__EXCERPTED DATA__:
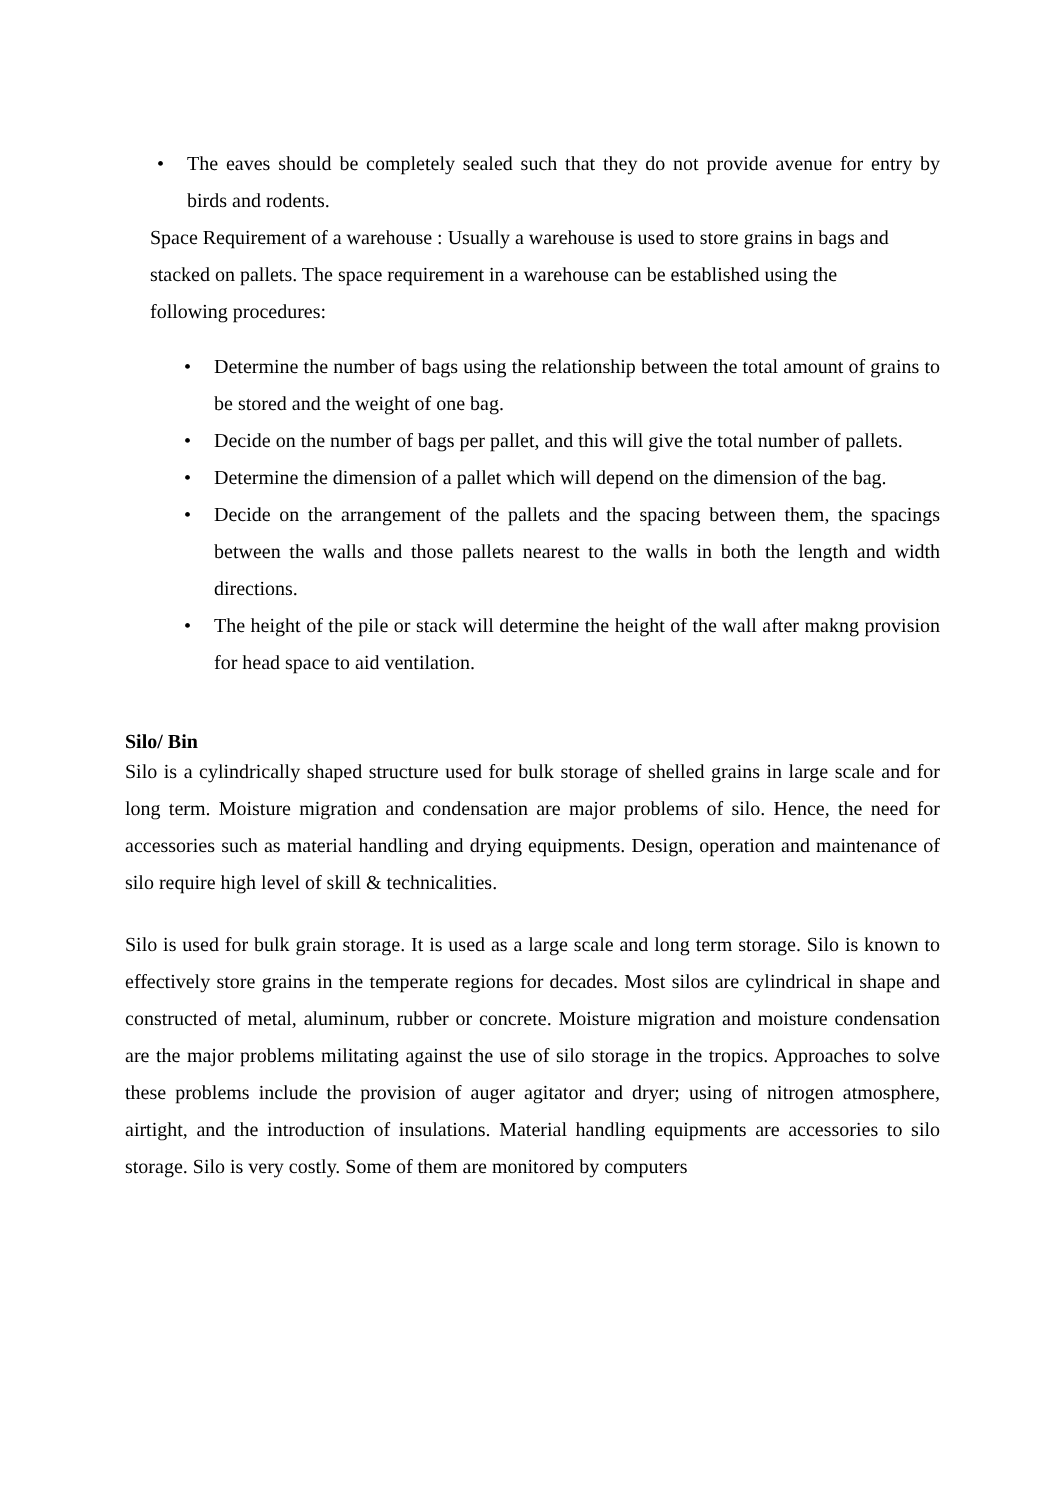• The eaves should be completely sealed such that they do not provide avenue for entry by birds and rodents.
Space Requirement of a warehouse : Usually a warehouse is used to store grains in bags and
stacked on pallets. The space requirement in a warehouse can be established using the
following procedures:
• Determine the number of bags using the relationship between the total amount of grains to be stored and the weight of one bag.
• Decide on the number of bags per pallet, and this will give the total number of pallets.
• Determine the dimension of a pallet which will depend on the dimension of the bag.
• Decide on the arrangement of the pallets and the spacing between them, the spacings between the walls and those pallets nearest to the walls in both the length and width directions.
• The height of the pile or stack will determine the height of the wall after makng provision for head space to aid ventilation.
Silo/ Bin
Silo is a cylindrically shaped structure used for bulk storage of shelled grains in large scale and for long term. Moisture migration and condensation are major problems of silo. Hence, the need for accessories such as material handling and drying equipments. Design, operation and maintenance of silo require high level of skill & technicalities.
Silo is used for bulk grain storage. It is used as a large scale and long term storage. Silo is known to effectively store grains in the temperate regions for decades. Most silos are cylindrical in shape and constructed of metal, aluminum, rubber or concrete. Moisture migration and moisture condensation are the major problems militating against the use of silo storage in the tropics. Approaches to solve these problems include the provision of auger agitator and dryer; using of nitrogen atmosphere, airtight, and the introduction of insulations. Material handling equipments are accessories to silo storage. Silo is very costly. Some of them are monitored by computers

__EXERCISE REQUIREMENTS__:
Give back precisely the lines above that start at the line containing "Space Requirement of" and end at the line containing "and width directions.", inclusive. No other lines belong in the output.

__REPLY TO THE EXERCISE__:
Space Requirement of a warehouse : Usually a warehouse is used to store grains in bags and
stacked on pallets. The space requirement in a warehouse can be established using the
following procedures:
• Determine the number of bags using the relationship between the total amount of grains to be stored and the weight of one bag.
• Decide on the number of bags per pallet, and this will give the total number of pallets.
• Determine the dimension of a pallet which will depend on the dimension of the bag.
• Decide on the arrangement of the pallets and the spacing between them, the spacings between the walls and those pallets nearest to the walls in both the length and width directions.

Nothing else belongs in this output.